### Zu lösende Aufgabe:
Kopiere die folgenden Daten vollständig und Zeichen für Zeichen unverändert.

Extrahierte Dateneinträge
- - -
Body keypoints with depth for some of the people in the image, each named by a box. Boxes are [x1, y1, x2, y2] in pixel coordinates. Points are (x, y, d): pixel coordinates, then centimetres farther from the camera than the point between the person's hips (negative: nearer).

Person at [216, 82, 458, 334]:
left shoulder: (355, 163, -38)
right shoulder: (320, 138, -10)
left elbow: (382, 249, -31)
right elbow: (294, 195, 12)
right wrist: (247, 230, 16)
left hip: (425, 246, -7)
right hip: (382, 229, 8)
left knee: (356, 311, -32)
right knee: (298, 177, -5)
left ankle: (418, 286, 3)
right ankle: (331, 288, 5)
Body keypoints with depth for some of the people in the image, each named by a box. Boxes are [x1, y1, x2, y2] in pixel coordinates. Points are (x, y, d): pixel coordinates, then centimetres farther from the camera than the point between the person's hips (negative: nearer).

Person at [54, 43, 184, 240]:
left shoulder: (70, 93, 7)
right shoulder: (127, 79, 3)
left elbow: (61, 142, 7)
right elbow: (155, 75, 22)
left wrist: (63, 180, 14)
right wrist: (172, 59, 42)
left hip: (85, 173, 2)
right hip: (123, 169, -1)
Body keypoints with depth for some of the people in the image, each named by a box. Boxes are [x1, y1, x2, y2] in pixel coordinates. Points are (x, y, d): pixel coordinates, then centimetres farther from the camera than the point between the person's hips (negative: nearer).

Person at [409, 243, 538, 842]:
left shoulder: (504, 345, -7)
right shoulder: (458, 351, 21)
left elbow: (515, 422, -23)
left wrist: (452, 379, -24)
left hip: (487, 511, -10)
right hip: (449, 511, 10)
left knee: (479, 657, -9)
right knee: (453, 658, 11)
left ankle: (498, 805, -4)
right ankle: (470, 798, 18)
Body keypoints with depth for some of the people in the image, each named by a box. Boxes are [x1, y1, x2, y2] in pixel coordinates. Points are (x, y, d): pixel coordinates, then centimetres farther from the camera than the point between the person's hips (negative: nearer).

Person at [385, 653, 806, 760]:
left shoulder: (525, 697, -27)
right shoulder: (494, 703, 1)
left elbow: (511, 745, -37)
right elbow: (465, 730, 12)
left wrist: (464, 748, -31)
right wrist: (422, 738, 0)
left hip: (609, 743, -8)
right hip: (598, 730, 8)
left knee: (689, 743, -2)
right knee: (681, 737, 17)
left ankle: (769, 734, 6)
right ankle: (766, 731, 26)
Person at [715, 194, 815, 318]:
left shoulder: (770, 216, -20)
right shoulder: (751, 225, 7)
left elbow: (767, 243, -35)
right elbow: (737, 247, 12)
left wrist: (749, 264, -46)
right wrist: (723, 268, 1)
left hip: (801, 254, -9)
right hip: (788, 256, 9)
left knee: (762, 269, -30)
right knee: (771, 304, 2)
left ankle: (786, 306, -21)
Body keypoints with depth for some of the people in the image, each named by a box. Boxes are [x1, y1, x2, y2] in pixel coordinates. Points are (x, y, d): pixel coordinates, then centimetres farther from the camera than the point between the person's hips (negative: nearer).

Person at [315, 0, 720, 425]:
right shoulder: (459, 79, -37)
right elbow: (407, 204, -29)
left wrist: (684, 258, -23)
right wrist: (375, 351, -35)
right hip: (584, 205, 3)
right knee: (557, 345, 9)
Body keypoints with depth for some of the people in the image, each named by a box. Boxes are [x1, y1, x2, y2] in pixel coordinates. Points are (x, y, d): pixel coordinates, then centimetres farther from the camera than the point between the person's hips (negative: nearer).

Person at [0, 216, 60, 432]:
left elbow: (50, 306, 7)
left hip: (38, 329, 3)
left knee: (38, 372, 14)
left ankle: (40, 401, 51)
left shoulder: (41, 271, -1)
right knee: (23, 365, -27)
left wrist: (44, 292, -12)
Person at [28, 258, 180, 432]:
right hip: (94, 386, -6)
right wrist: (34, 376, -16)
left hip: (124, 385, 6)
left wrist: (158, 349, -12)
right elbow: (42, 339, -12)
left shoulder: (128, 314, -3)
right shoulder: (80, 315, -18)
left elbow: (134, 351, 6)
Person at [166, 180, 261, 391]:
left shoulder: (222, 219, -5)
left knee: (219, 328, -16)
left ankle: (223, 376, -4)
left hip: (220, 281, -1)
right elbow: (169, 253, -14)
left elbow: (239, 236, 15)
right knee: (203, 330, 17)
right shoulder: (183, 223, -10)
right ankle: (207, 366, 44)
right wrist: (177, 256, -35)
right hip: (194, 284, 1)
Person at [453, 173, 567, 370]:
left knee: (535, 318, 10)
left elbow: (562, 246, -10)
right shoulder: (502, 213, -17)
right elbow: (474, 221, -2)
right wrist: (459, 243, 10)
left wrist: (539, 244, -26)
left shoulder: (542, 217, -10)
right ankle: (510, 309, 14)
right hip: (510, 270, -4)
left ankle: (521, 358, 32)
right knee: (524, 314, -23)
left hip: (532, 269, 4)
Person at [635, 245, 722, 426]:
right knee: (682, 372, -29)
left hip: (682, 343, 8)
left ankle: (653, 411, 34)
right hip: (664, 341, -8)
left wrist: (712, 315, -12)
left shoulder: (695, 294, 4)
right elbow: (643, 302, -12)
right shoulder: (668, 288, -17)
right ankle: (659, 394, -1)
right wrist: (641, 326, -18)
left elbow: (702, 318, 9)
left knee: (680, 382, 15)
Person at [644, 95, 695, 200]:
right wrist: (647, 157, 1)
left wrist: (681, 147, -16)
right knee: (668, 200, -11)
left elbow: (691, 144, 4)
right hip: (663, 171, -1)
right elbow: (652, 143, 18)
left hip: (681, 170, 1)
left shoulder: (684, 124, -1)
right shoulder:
- - -
### Lösung der Aufgabe:
Body keypoints with depth for some of the people in the image, each named by a box. Boxes are [x1, y1, x2, y2] in pixel coordinates. Points are (x, y, d): pixel coordinates, then centimetres farther from the camera than the point between the person's hips (negative: nearer).

Person at [216, 82, 458, 334]:
left shoulder: (355, 163, -38)
right shoulder: (320, 138, -10)
left elbow: (382, 249, -31)
right elbow: (294, 195, 12)
right wrist: (247, 230, 16)
left hip: (425, 246, -7)
right hip: (382, 229, 8)
left knee: (356, 311, -32)
right knee: (298, 177, -5)
left ankle: (418, 286, 3)
right ankle: (331, 288, 5)
Body keypoints with depth for some of the people in the image, each named by a box. Boxes are [x1, y1, x2, y2] in pixel coordinates. Points are (x, y, d): pixel coordinates, then centimetres farther from the camera than the point between the person's hips (negative: nearer).

Person at [54, 43, 184, 240]:
left shoulder: (70, 93, 7)
right shoulder: (127, 79, 3)
left elbow: (61, 142, 7)
right elbow: (155, 75, 22)
left wrist: (63, 180, 14)
right wrist: (172, 59, 42)
left hip: (85, 173, 2)
right hip: (123, 169, -1)
Body keypoints with depth for some of the people in the image, each named by a box. Boxes are [x1, y1, x2, y2] in pixel coordinates. Points are (x, y, d): pixel coordinates, then centimetres farther from the camera than the point between the person's hips (negative: nearer).

Person at [409, 243, 538, 842]:
left shoulder: (504, 345, -7)
right shoulder: (458, 351, 21)
left elbow: (515, 422, -23)
left wrist: (452, 379, -24)
left hip: (487, 511, -10)
right hip: (449, 511, 10)
left knee: (479, 657, -9)
right knee: (453, 658, 11)
left ankle: (498, 805, -4)
right ankle: (470, 798, 18)
Body keypoints with depth for some of the people in the image, each named by a box. Boxes are [x1, y1, x2, y2] in pixel coordinates. Points are (x, y, d): pixel coordinates, then centimetres farther from the camera than the point between the person's hips (negative: nearer).

Person at [385, 653, 806, 760]:
left shoulder: (525, 697, -27)
right shoulder: (494, 703, 1)
left elbow: (511, 745, -37)
right elbow: (465, 730, 12)
left wrist: (464, 748, -31)
right wrist: (422, 738, 0)
left hip: (609, 743, -8)
right hip: (598, 730, 8)
left knee: (689, 743, -2)
right knee: (681, 737, 17)
left ankle: (769, 734, 6)
right ankle: (766, 731, 26)
Person at [715, 194, 815, 318]:
left shoulder: (770, 216, -20)
right shoulder: (751, 225, 7)
left elbow: (767, 243, -35)
right elbow: (737, 247, 12)
left wrist: (749, 264, -46)
right wrist: (723, 268, 1)
left hip: (801, 254, -9)
right hip: (788, 256, 9)
left knee: (762, 269, -30)
right knee: (771, 304, 2)
left ankle: (786, 306, -21)
Body keypoints with depth for some of the people in the image, each named by a box. Boxes are [x1, y1, x2, y2] in pixel coordinates. Points are (x, y, d): pixel coordinates, then centimetres farther from the camera than the point between the person's hips (negative: nearer).

Person at [315, 0, 720, 425]:
right shoulder: (459, 79, -37)
right elbow: (407, 204, -29)
left wrist: (684, 258, -23)
right wrist: (375, 351, -35)
right hip: (584, 205, 3)
right knee: (557, 345, 9)
Body keypoints with depth for some of the people in the image, each named by a box. Boxes are [x1, y1, x2, y2] in pixel coordinates. Points are (x, y, d): pixel coordinates, then centimetres farther from the camera than the point between the person's hips (negative: nearer).

Person at [0, 216, 60, 432]:
left elbow: (50, 306, 7)
left hip: (38, 329, 3)
left knee: (38, 372, 14)
left ankle: (40, 401, 51)
left shoulder: (41, 271, -1)
right knee: (23, 365, -27)
left wrist: (44, 292, -12)
Person at [28, 258, 180, 432]:
right hip: (94, 386, -6)
right wrist: (34, 376, -16)
left hip: (124, 385, 6)
left wrist: (158, 349, -12)
right elbow: (42, 339, -12)
left shoulder: (128, 314, -3)
right shoulder: (80, 315, -18)
left elbow: (134, 351, 6)
Person at [166, 180, 261, 391]:
left shoulder: (222, 219, -5)
left knee: (219, 328, -16)
left ankle: (223, 376, -4)
left hip: (220, 281, -1)
right elbow: (169, 253, -14)
left elbow: (239, 236, 15)
right knee: (203, 330, 17)
right shoulder: (183, 223, -10)
right ankle: (207, 366, 44)
right wrist: (177, 256, -35)
right hip: (194, 284, 1)
Person at [453, 173, 567, 370]:
left knee: (535, 318, 10)
left elbow: (562, 246, -10)
right shoulder: (502, 213, -17)
right elbow: (474, 221, -2)
right wrist: (459, 243, 10)
left wrist: (539, 244, -26)
left shoulder: (542, 217, -10)
right ankle: (510, 309, 14)
right hip: (510, 270, -4)
left ankle: (521, 358, 32)
right knee: (524, 314, -23)
left hip: (532, 269, 4)
Person at [635, 245, 722, 426]:
right knee: (682, 372, -29)
left hip: (682, 343, 8)
left ankle: (653, 411, 34)
right hip: (664, 341, -8)
left wrist: (712, 315, -12)
left shoulder: (695, 294, 4)
right elbow: (643, 302, -12)
right shoulder: (668, 288, -17)
right ankle: (659, 394, -1)
right wrist: (641, 326, -18)
left elbow: (702, 318, 9)
left knee: (680, 382, 15)
Person at [644, 95, 695, 200]:
right wrist: (647, 157, 1)
left wrist: (681, 147, -16)
right knee: (668, 200, -11)
left elbow: (691, 144, 4)
right hip: (663, 171, -1)
right elbow: (652, 143, 18)
left hip: (681, 170, 1)
left shoulder: (684, 124, -1)
right shoulder:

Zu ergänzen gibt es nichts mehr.